Marcola tinha um dermatologista particular que o atendia na Penitenciária de Presidente Venceslau 2, no interior de São Paulo, onde está preso. Foram realizadas algumas consultas e receitados cremes e cuidados para tratar a pele do chefe do PCC. Depois de uma delas, o médico, em nome de Marcola, fez o pedido para a aplicação do produto.
“O pedido foi negado. Posteriormente, o médico reiterou o pedido e alegou que Marcola sofre de neuralgia do nervo trigêmeo para justificar a intervenção”, contou o promotor de Justiça Lincoln Gakiya, do Gaeco. “Um dos principais sintomas é que o paciente tem dores muito fortes. O que não é e nunca foi o caso do Marcola, obviamente.”
O médico prestou depoimento na promotoria e admitiu que foi o próprio chefe do PCC que pediu que ele fizesse o documento informando que o preso estava doente e precisava colocar o botox. A suspeita é de que Marcola quisesse tirar os pés de galinha de seu rosto. O líder da facção criminosa está com 48 anos.
Os profissionais passaram também a ser os responsáveis por “organizar e custear serviços médicos prestados aos presos integrantes da cúpula”. “É certo que o pagamento de todos esses serviços expostos é feito com recursos de origem ilícita da própria organização criminosa, obtidos com o lucro do narcotráfico e demais crimes afins”, descreve o documento.
A investigação mostrou que a facção chegou a financiar cerca de 100 cirurgias no ano passado a membros do grupo, um procedimento a cada três dias; os custos chegavam a R$ 400 mil por mês e incluíam exames particulares de especialistas como fisioterapeutas, dentistas, dermatologistas e até massagistas. O atendimento ocorria prioritariamente a detentos da Penitenciária de Presidente Venceslau 2 e da unidade de Presidente Bernardes, prisões paulistas onde cumprem pena os líderes do PCC. “São benefícios que só quem tem plano de saúde, um bom plano, pode usufruir”, disse o promotor Lincoln Gakiya, do Grupo Especial de Atuação de Combate ao Crime Organizado (Gaeco) de Presidente Prudente.

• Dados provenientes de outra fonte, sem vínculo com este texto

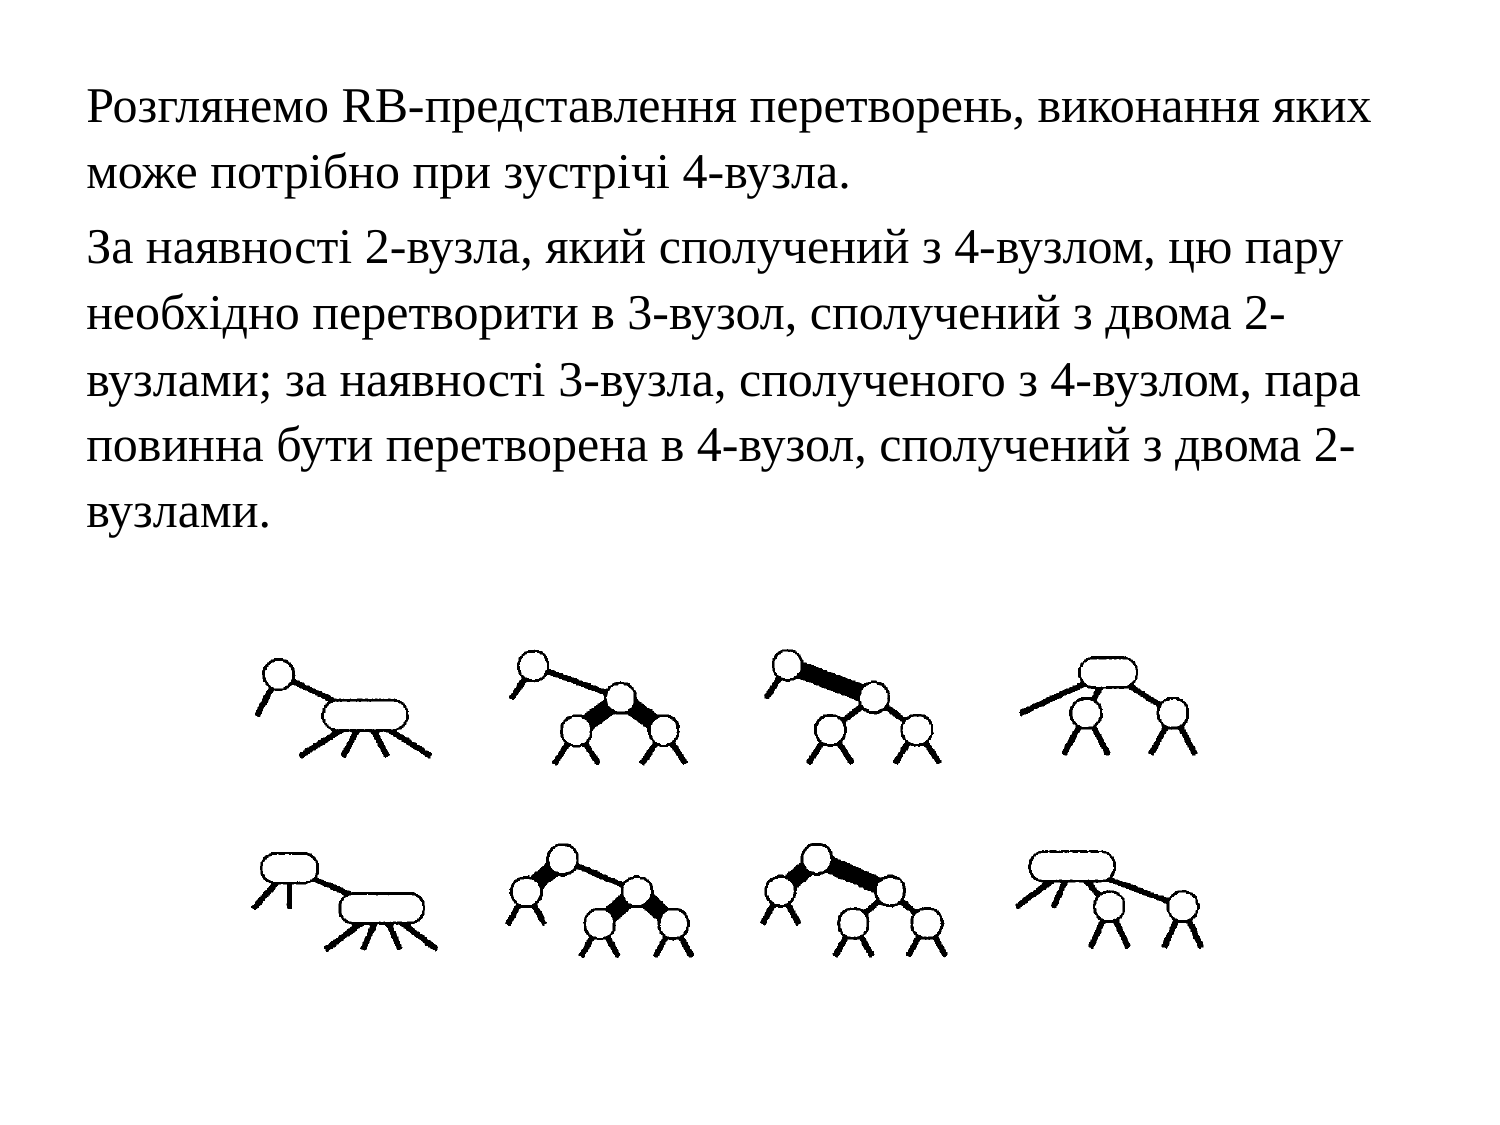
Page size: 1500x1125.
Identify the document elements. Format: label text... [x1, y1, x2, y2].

picture [159, 626, 1294, 1000]
list Розглянемо RB-представлення перетворень, виконання яких може потрібно при зустрічі 4-вузла. За наявності 2-вузла, який сполучений з 4-вузлом, цю пару необхідно перетворити в 3-вузол, сполучений з двома 2-вузлами; за наявності 3-вузла, сполученого з 4-вузлом, пара повинна бути перетворена в 4-вузол, сполучений з двома 2-вузлами. [0, 58, 1500, 551]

Os investigadores suspeitam que os procedimentos médicos tenham sido superfaturados, com a cobrança do triplo do valor comum de mercado para consultas, por exemplo. As cirurgias, autorizadas pela Justiça, não tiveram nota fiscal emitida e há a suspeita de que a facção estivesse também lavando dinheiro por meio dos atendimentos. Somente um dos profissionais contratados chegou a receber mais de R$ 100 mil em um mês.
Operação
A investigação levou à deflagração da Operação Ethos, no dia 22 de novembro, e à prisão de 33 advogados e do agora ex-integrante do Conselho de Defesa de Direitos da Pessoa Humana (Condepe) Luiz Carlos dos Santos, também denunciado na sexta-feira. Nesta semana, 11 presos tiveram pedido de habeas corpus negado pelo Tribunal de Justiça. Para o Ministério Público, os profissionais denunciados passaram a integrar o “quadro jurídico” do PCC e contribuíram e concorreram direta ou indiretamente “para o projeto de poder e esquema da maior organização criminosa do país”.

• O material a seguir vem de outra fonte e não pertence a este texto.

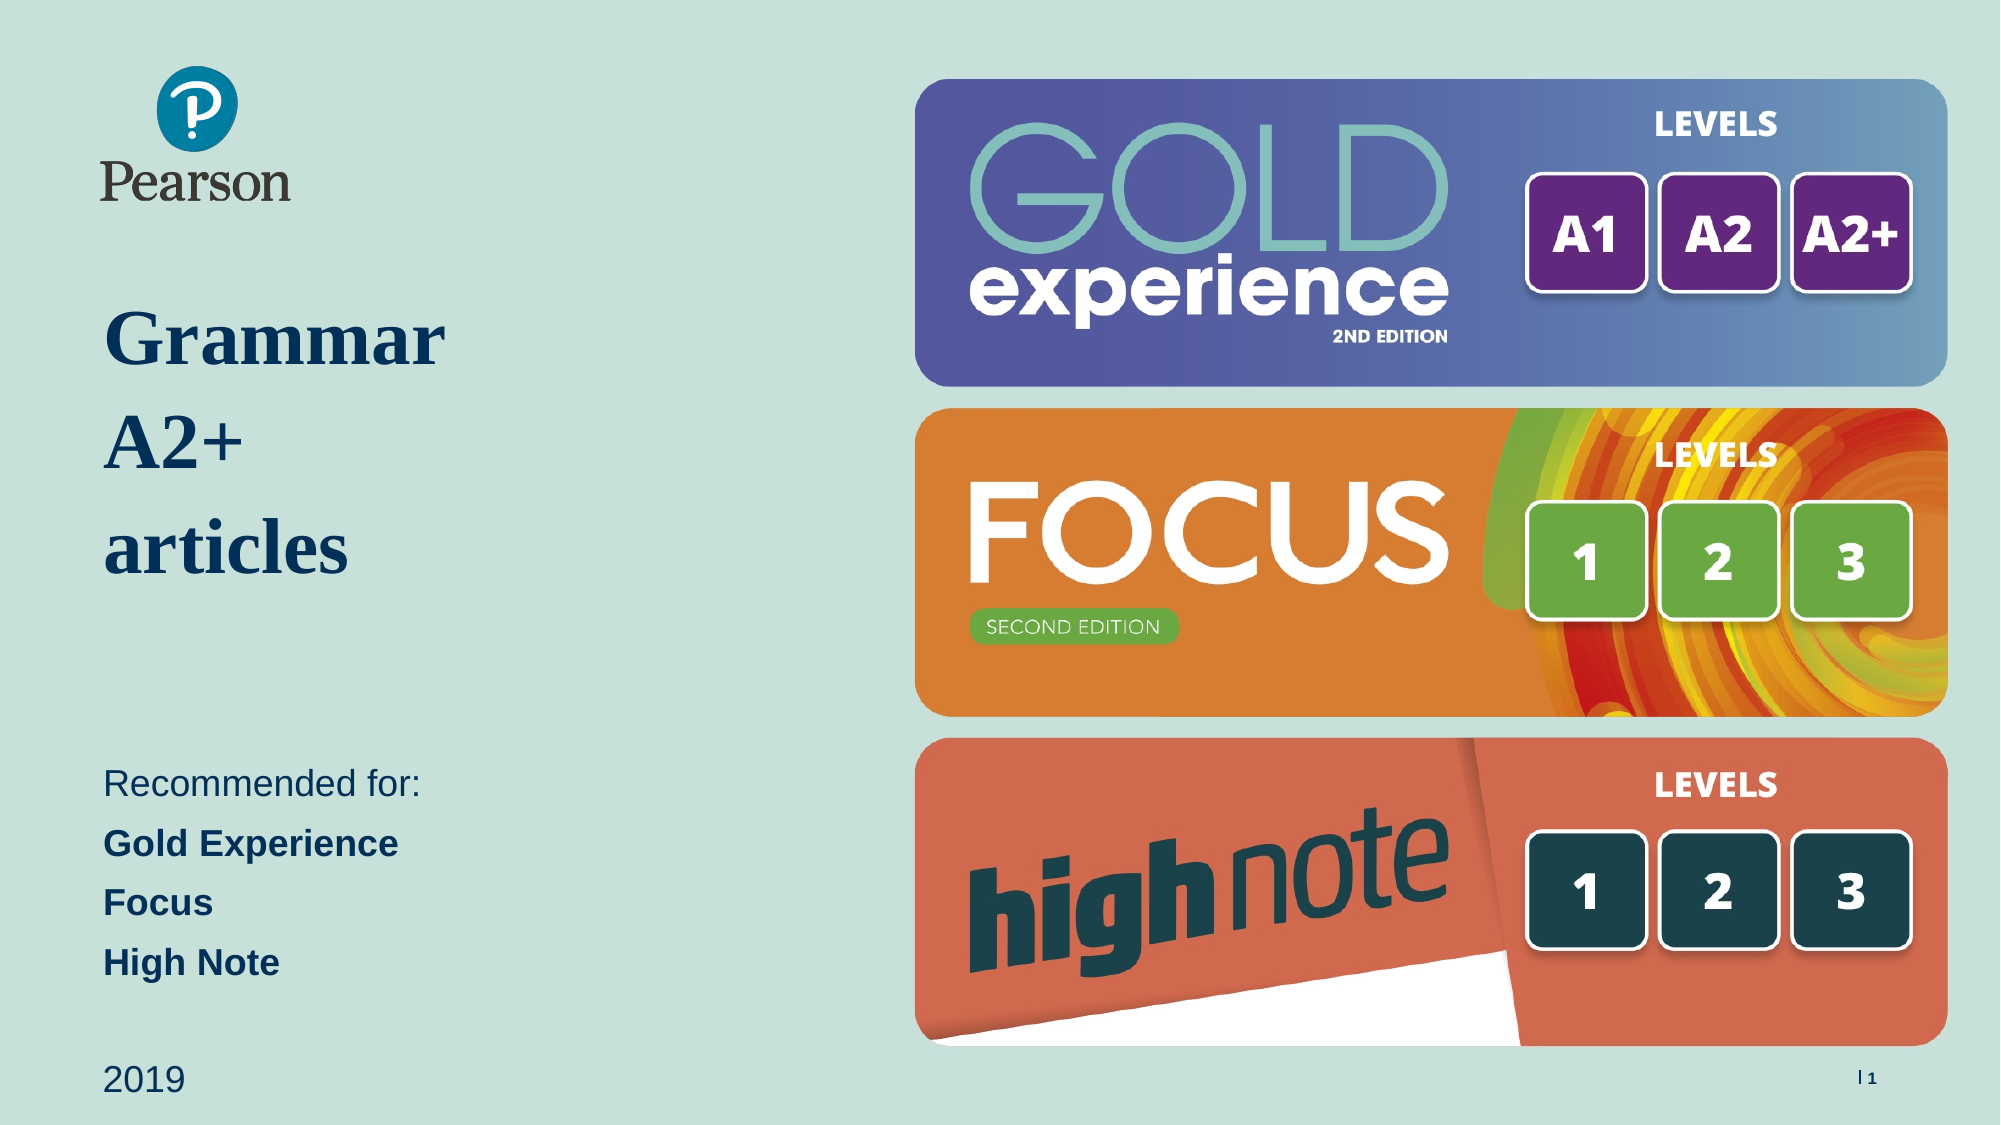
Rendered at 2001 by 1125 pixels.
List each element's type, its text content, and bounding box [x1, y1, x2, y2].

list 2019 [102, 1045, 970, 1093]
slide_number 1 [1867, 1068, 1896, 1087]
picture [0, 0, 2001, 1125]
subtitle Recommended for: Gold Experience Focus High Note [103, 743, 857, 930]
title Grammar A2+ articles [103, 275, 921, 615]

A investigação apontou que os profissionais tinham “plena consciência de que o dinheiro que movimentavam era oriundo do setor do ‘progresso’ (tráfico de drogas), da ‘cebola’ (mensalidade paga pelos integrantes) e das rifas” e usavam escritórios de fachada, que serviam “como ponto de apoio da organização”.

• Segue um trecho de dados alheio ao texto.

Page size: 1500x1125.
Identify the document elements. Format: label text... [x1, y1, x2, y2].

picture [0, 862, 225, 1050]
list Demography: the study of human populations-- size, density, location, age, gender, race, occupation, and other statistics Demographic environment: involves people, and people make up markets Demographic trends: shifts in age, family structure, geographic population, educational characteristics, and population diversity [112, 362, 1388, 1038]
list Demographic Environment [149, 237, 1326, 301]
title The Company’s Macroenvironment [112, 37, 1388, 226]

Entre os denunciados da cúpula da facção está Marco Willians Herbas Camacho, o Marcola, preso atualmente na Penitenciária 2 de Presidente Venceslau. “Marcola e os demais integrantes da cúpula têm uma liderança sólida e sem oposição. Desde 2006, depois dos ataques, ele nunca mais deixou de liderar a facção criminosa”, disse o promotor Lincoln Gakiya. Cartas interceptadas no âmbito do inquérito policial mostraram ainda a atuação da facção em demandas judiciais de presos detidos em estados como Rio Grande do Norte, Brasília, Ceará, Paraná e Santa Catarina.